The link above provides reference values for the upper and lower limits of local disk performance.

| username: xiaohetao | Original post link

I think we can monitor to see where the specific slowdown is.

Grafana monitoring tikv detail-raft IO append log duration: raft log writing to local rocksdb and sending to other roles.

Grafana monitoring tikv detail-raft IO commit log duration: raft log writing to local rocksdb and sending to other roles, you can appropriately adjust raft-maxinflight-msgs.

Grafana monitoring tikv detail-raft IO apply log duration: actually executing raft log and writing data into rocksdb kv. If it’s high, check whether rocksdb kv is writing slowly or experiencing flow control.

| username: h5n1 | Original post link

What is the write frequency for high-frequency writes? TiDB has a relatively long write path. Write operations are converted into Raft logs, which are written to RaftDB. These Raft logs then need to be applied and written to the KV DB. Locking and unlocking operations also involve data persistence. Additionally, there is internal compaction in RocksDB. High-frequency index writes require high IO utilization. Disk performance can be referenced as follows:

"IOPS is divided into read and write parts. The high IOPS claimed by cloud disks are mostly achieved through caching to improve read IOPS. Disk performance also includes bandwidth and fdatasync. TiKV requires disk sync operations during data writes to ensure data is flushed from the buffer to the hardware before returning to the business side, specifically through the fdatasync system call.

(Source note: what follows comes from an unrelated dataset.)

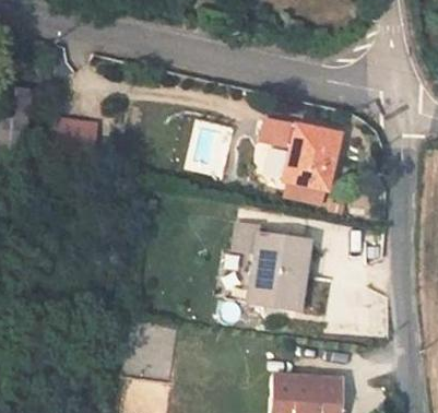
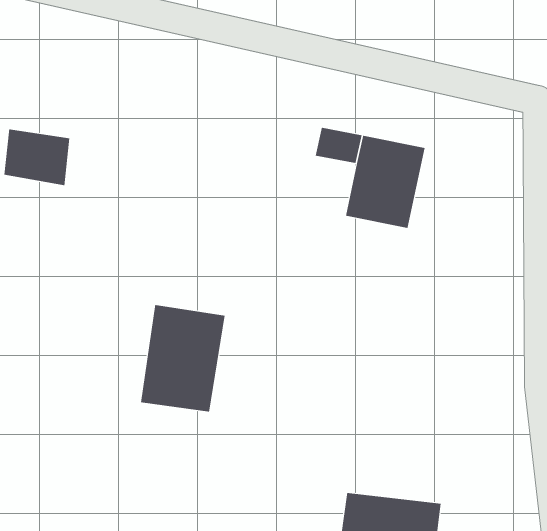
building: [249,235,308,309] -> [140,305,225,412]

TiKV disk recommendations are a write bandwidth of over 2GB/s and more than 20K fdatasyncs per second. In tests with 4KB high-concurrency direct writes, P99.99 should be less than 3ms. You can use the latest version of fio or the pg_test_fsync tool for testing. You can add the -fdatasync=1 option for testing, for example, high concurrency with each write of 4k and each fsync:

fio -direct=0 -fdatasync=1 -iodepth=4 -thread=4 -rw=write -ioengine=libaio -bs=4k -filename=./fio_test -size=20G -runtime=60 -group_reporting -name=write_test

Performance references for fdatasync:
Reference 1: Non-NVMe SSDs have fdatasync/s of about 5~8K/s
Reference 2: Early NVMe SSDs have fdatasync/s of about 20~50K/s
Reference 3: Current mature PCIe 3 NVMe SSDs have fdatasync/s of about 200~500K/s"

| username: 我是咖啡哥 | Original post link

Could you describe the specific test scenario in more detail? What does the table creation statement look like? Any relevant monitoring graphs? The IO utilization is very high, how is the write speed? How does it compare to MySQL?

| username: ShawU | Original post link

The scenario involves updating time-series data points, as shown in the screenshot. About 3000 data entries are inserted into the database in roughly 10ms. I’m not sure if this efficiency is problematic. When querying the final database, the difference between the business time and the current system time is over 10 seconds.

| username: ShawU | Original post link

Currently using Alibaba Cloud’s NVMe SSD, with read and write speeds of 6GB/s and 3GB/s respectively.

| username: h5n1 | Original post link

Refer to the troubleshooting for slow write processes. A speed of 3000 entries in 10ms should be acceptable.

| username: ShawU | Original post link

At present, it seems that there are too many idle threads in the program, leading to insufficient resource utilization. Is this MySQL performance comparison valuable? 数字中国·星火文集 | TiDB与MySQL压测对比实践 - 神州信息新闻 - 神州信息官网-成为领先的金融数字化转型合作伙伴


| username: tidb狂热爱好者 | Original post link

Your disk is constantly writing. Check if it’s frequently scheduling.